- _What is expected_
Respond with exact copies of the lines running from the line that contains "left eye: (736, 407)" to the end of the material.

- _Supplied data_
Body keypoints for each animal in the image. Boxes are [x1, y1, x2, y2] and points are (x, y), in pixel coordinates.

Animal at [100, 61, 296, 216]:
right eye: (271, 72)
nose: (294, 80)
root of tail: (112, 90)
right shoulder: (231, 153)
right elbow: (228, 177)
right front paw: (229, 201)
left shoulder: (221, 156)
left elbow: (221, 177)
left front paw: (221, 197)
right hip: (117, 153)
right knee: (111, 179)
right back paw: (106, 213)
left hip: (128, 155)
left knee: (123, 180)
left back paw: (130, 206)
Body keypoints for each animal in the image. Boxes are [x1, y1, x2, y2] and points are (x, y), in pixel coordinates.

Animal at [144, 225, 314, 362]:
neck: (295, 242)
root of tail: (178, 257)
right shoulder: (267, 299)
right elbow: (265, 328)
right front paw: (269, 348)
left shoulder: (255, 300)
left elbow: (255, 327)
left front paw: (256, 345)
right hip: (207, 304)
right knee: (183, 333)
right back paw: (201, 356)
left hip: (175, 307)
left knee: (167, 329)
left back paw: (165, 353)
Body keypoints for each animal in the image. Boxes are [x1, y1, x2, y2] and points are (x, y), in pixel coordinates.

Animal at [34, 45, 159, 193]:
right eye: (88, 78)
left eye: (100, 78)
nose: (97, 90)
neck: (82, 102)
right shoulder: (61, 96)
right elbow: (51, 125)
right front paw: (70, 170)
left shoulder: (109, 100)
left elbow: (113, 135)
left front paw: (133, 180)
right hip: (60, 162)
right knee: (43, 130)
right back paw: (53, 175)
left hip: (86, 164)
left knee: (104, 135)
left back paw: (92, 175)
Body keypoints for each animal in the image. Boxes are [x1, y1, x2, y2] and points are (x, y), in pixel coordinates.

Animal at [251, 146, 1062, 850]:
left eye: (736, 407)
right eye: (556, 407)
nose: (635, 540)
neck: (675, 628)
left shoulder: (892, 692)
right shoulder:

- _Solution for this exercise_
left eye: (736, 407)
right eye: (556, 407)
nose: (635, 540)
neck: (675, 628)
left shoulder: (892, 692)
right shoulder:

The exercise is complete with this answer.